# Hazerdous Chemical Charge



## Hoosier Plumber (Nov 28, 2013)

On a recent job we had to deal with Liquid Fire(Hyrdochloric acid) in a Urinal. 

Did the best we could to protect ourselves and the surrounding area.

We have a line item charge for hazerdous chemicals, and add on as necessary if there is equipment damage and loss. 

What do you do?


----------



## Redwood (Sep 8, 2008)

How did you neutralize the acid threat?


----------



## cable or root (Oct 7, 2015)

We have a $70 additional fee for anything stronger than draino. Baking soda will help neutralize the acid but it won't stop it all together. Urinals can be shopvaced out if need be with no ill effect on the vac. Found this out by experimentation. When I was in the Air Force I was feeling lazy and used calcisolve alone on a urinal without trying to auger it out first. Didn't work. But I learned a valuable lesson.


----------



## Phat Cat (Apr 1, 2009)

We have an add on for using chemicals / working with chemicals.

Chemicals used by H.O. - we charge a line item fee which ranges from $25.00 - $125.00.

A competitor used to charge by the foot for his cables. We charge a flat fee that is subjective.


----------



## cable or root (Oct 7, 2015)

Phat Cat said:


> We have an add on for using chemicals / working with chemicals.
> 
> Chemicals used by H.O. - we charge a line item fee which ranges from $25.00 - $125.00.
> 
> A competitor used to charge by the foot for his cables. We charge a flat fee that is subjective.


If you don't mind me asking, what is the determining factor on your acid fee?


----------



## Phat Cat (Apr 1, 2009)

cable or root said:


> If you don't mind me asking, what is the determining factor on your acid fee?


If you are asking about the fee we charge when using chemicals - it is based on extra time in handling chemical, protection of surrounding area, and clean up.

If you are asking about the fee charged when a h.o. puts chemicals in their own drains: acid fee would cover the cost of our cable in it's entirety. 
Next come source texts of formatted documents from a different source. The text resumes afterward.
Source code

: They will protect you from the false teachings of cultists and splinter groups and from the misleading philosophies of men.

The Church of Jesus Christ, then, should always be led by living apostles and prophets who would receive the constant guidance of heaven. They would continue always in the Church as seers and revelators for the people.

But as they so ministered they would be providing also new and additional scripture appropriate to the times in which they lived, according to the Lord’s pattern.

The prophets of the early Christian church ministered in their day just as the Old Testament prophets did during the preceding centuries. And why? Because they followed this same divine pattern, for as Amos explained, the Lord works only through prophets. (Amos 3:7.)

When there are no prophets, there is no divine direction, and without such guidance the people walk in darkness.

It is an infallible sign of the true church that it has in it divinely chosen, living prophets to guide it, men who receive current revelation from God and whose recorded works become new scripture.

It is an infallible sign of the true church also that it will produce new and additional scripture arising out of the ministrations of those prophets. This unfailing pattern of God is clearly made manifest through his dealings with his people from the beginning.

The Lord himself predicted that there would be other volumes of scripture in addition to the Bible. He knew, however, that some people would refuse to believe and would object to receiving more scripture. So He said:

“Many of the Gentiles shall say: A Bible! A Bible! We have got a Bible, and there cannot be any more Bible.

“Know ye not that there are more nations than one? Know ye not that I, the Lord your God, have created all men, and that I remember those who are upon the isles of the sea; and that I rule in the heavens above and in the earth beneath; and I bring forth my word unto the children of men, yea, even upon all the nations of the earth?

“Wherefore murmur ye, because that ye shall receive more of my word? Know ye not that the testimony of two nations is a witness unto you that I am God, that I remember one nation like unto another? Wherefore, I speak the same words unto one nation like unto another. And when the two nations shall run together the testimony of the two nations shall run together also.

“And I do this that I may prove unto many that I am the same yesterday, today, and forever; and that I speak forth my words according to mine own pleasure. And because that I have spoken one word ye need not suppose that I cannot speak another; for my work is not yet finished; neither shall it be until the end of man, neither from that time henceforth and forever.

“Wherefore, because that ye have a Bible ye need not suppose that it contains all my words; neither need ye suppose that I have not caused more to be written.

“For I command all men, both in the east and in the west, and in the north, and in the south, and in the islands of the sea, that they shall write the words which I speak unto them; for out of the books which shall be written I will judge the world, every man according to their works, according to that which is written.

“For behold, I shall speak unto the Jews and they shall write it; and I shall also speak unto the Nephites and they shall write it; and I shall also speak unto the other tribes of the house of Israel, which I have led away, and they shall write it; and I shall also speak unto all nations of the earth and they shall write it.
We also reserve the right to charge extra if Drano (or similar) was put in the traps. Typically waived if the customer is honest about it. If the customer lies, or mixed various drain cleaners . . . the fee will reflect the danger the H.O. carelessly was willing to put the plumber in.


----------



## mtfallsmikey (Jan 11, 2010)

Nothing like a fail with old Mule Kick...


----------



## Roto-Rooter (Jan 31, 2015)

Did one the other day that so much acid was used it turned the stainless sink black. I don't know HOW MANY bottles of clobber they had poured down it. This cost them a extra $125.00 to cover the cost of a new 75' of 5/16" cable and cleanup.


----------



## MACPLUMB777 (Jun 18, 2008)

when I had my company it was a flat $25.00 acid charge,

but I worked for RR Corp. it was the cost of the cable plus whatever :thumbsup:

the way I see it if the HO wants to take a chance they should pay !


----------